Is it our responsibility to inspire students? I think so, if
by inspire we mean encourage creative activity and engage in intellectual
discussion. Is it our responsibility to teach social activism? I’m alarmed by
this idea. It implies a particular kind of activism as an end goal. We aren’t
elected leaders and our students are individuals with their own histories, interests,
and agency. (Even their apathy may be a kind of agency, a way to adjust to or
resist a particular educational dynamic. And we should recognize this.) I think
we should be attempting to understand our students’ lifeworlds (in order to
meet them in real dialogue) rather than rocking their worlds.
Last fall, I took a seminar on culture and education with
several K-12 teachers.

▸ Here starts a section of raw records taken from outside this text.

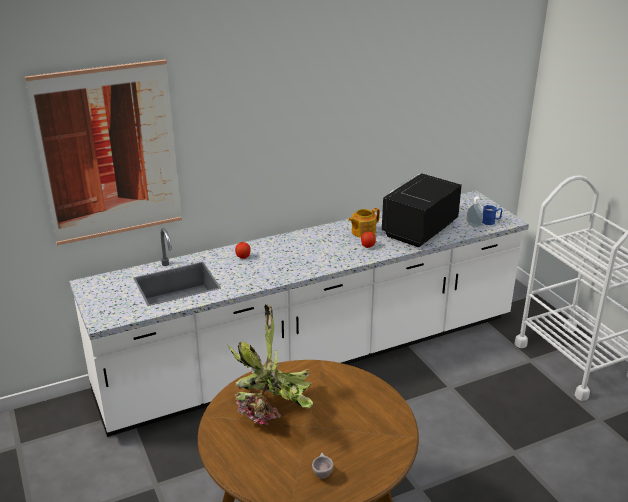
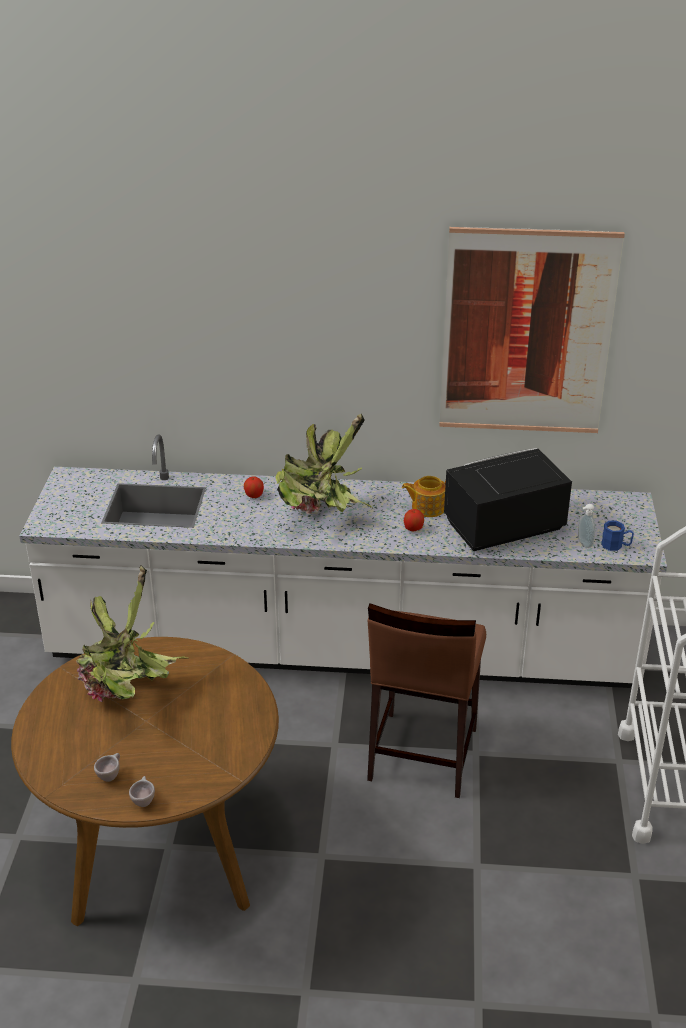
camera: 30 degrees right, 5 degrees up
(109, 153) = (107, 331): picture -> picture (526, 332)
(301, 255) = (322, 515): none -> potted plant
(364, 479) = (143, 800): none -> beige cup
(420, 401) = (421, 754): none -> brown stool

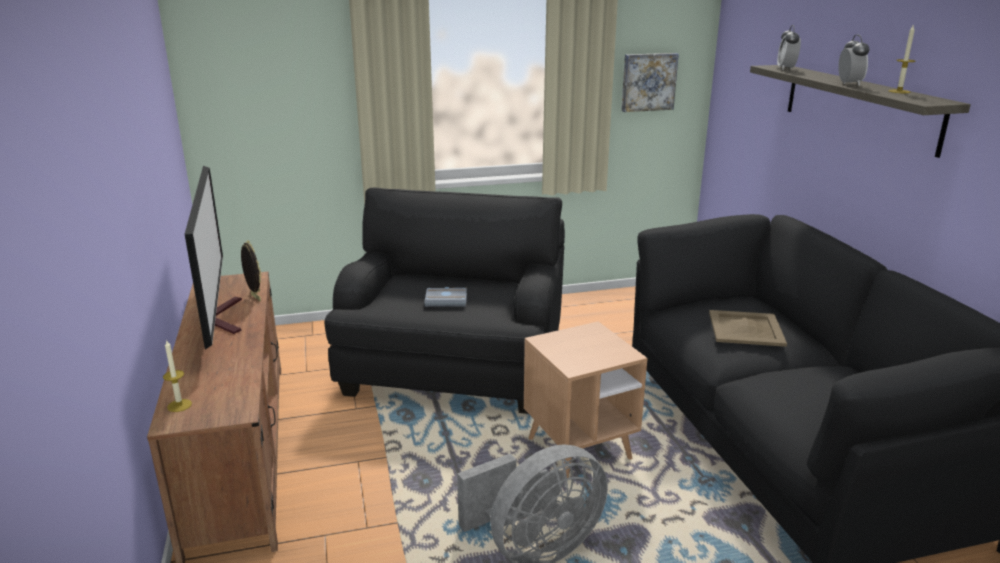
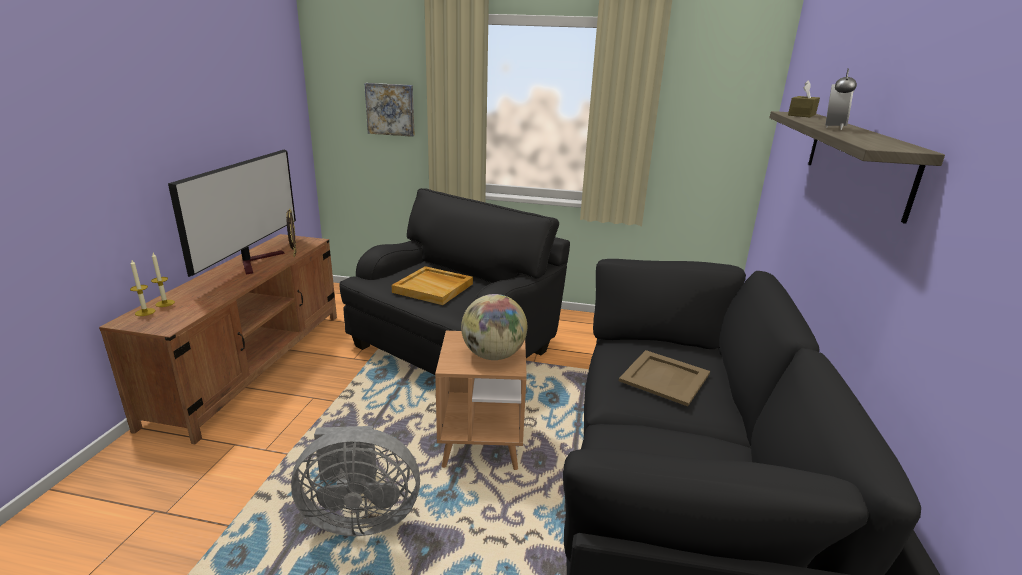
camera: 25 degrees right, 0 degrees up
(447, 300) = (434, 288): grey book -> beige tray
(598, 348) = (493, 355): none -> globe
(648, 82) = (700, 128): picture -> picture (391, 109)
(786, 68) = (802, 115): alarm clock -> brown tissue box
(899, 91) = (877, 137): candle -> candle (165, 303)

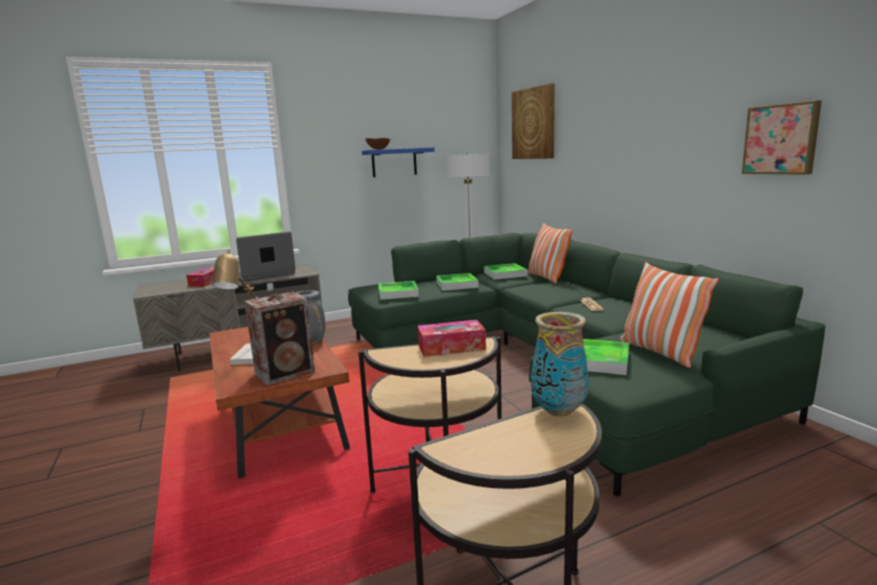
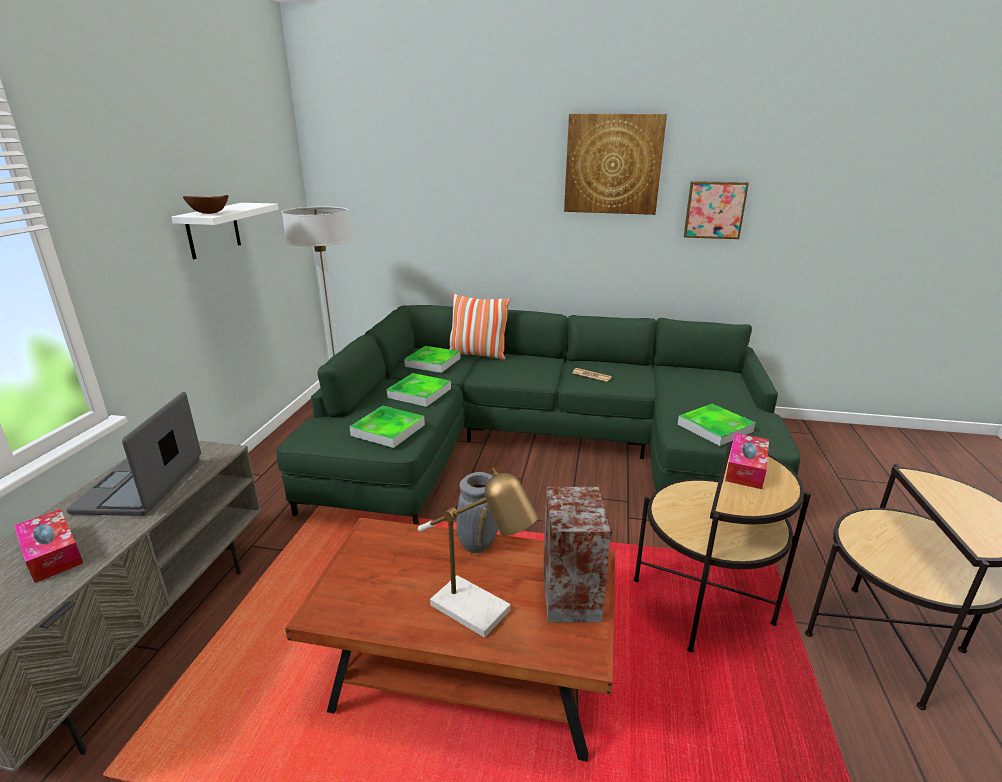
camera: 55 degrees left, 10 degrees up
(394, 162) = (213, 230): blue shelf -> white shelf
(533, 123) = (387, 167): picture -> picture (613, 164)
(558, 411) = (921, 480): vase -> none
(660, 352) = (720, 403): pillow -> none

Each week I was amazed and humbled by their dedication
to understanding their students’ diverse backgrounds and values. They worked to
develop curriculums and evaluations that met students’ needs rather than
imposing their own cultural standards on the classroom. This is not to say they
didn’t demand and encourage growth. But there is a difference between opening
minds (in a cultural of thoughtful dialogue) and mobilizing minds.
Certainly, I think we should expose students to new ideas
and make the familiar strange. (I think we’d have more a open-minded
student-population if we required everyone to take an anthropology class.) We
can model respectful dialogue and thoughtful engagement. We can suggest ways
for students to self-reflect and become aware of their own biases. We can speak
persuasively and demonstrate the power of words and ideas for our students. We
can remind them to evaluate the author(s) behind a text and consider an
audience’s probable reaction to it. We can encourage them to ask questions and
we can try to give them honest answers. But we do not have (and I would not
want) the power to change their minds. Such change is internal and multi-faceted
(and mysterious) and students’ minds are their own.